On Nov. 18, Gov. Walz ordered a new round of restrictions on businesses and social gatherings. You’ve probably heard about some of them, but here is a quick refresher of the governor’s demands for the next four weeks:

• Minnesotans stop gathering with anyone outside of their immediate household

• Bars, Restaurants, and coffee shops will close for dine in service

• Pools, gyms, zoos, dance studios, and indoor entertainment will close

• Youth and adult sports must “pause”

First of all, I extend my deepest sympathies to everyone who has been affected by this virus. It is definitely serious business, and we should take our health seriously. With hospitalizations, deaths, and case positivity rates all climbing, it’s clear we are no longer in the same situation as we were during the summer and early fall.

But I remain concerned about what impact this order will have on workers and Main Street business owners. Many of them have been struggling just to stay afloat since the start of this outbreak. Another round of restrictions will put them in an even more dire situation.

I am also concerned about the lack of action in long-term care facilities, which is where the real crisis is. In May, the governor announced a plan to protect nursing homes. Since that announcement, 71% of Covid fatalities have occurred in long-term care facilities. The governor needs to present a new strategy, and fast.

I am a firm believer that we have to get students back in the classrooms. We say we are following the science, so let’s follow the science: there is now a mountain of evidence that schools can reopen safely without posing a significant risk. In fact, experts say the risk of keeping students in a distance learning model is far worse.

The governor believes a new round of restrictions are needed. I would ask him to be transparent with Minnesotans about what comes next: what is the plan to help businesses and workers who will be harmed? What is the hard evidence that the last shutdown worked, or that this one will? What is the plan moving forward, and how do we measure success against Covid-19? Minnesotans deserve to have this information.

Changes coming at the Capitol

Those of you who regularly read this column know that one of my good friends in the Senate is David Tomassoni, a Democrat from the Iron Range town of Chisholm. This week, Senator Tomassoni and another Democrat Senate colleague, Tom Bakk (from Cook), decided to effectively leave the Senate Democrats and create their own group.

It’s a pretty big shakeup. The narrow Republican majority in the Senate effectively expanded by two votes, which hopefully will lead to less acrimony, less intensity, and more bipartisanship.

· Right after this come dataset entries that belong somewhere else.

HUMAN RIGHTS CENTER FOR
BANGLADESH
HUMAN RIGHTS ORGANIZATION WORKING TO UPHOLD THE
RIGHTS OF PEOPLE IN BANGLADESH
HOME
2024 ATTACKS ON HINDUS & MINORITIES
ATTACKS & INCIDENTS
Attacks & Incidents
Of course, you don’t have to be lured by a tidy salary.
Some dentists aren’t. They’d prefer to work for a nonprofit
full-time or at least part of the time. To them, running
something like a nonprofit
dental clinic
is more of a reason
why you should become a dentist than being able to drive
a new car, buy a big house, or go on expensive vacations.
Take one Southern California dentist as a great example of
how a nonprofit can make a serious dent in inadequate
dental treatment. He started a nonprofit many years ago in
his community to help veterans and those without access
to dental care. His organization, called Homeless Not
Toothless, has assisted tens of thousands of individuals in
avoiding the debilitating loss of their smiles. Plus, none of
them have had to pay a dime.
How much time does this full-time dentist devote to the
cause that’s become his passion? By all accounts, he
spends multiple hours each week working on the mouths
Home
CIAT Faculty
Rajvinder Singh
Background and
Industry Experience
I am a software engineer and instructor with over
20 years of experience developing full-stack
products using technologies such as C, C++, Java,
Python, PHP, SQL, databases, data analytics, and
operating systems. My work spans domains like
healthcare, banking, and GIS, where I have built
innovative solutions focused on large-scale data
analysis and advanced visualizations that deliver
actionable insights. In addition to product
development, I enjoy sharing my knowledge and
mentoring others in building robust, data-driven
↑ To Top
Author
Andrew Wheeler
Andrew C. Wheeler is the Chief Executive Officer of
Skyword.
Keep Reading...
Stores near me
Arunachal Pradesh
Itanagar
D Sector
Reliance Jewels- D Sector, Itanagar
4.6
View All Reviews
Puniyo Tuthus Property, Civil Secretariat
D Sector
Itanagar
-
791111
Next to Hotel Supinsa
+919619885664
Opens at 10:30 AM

And that’s the main goal — a better functioning government. Both Bakk and Tomassoni claim they were driven away by the leftward drift of the Democratic Party. They said the party is out of step with the values of rural Minnesotans. As someone who represents a district outside the metro, I share their concern about Twin Cities-centric government, and am glad they are doing what is best for their constituents.

No matter what, I’ll continue to build relationships with people on both sides of the aisle, just as I always have. Strong relationships are the key to being effective and getting the job done, and it is this spirit of bipartisanship that has led to so many of our successes. I am looking forward to another successful year!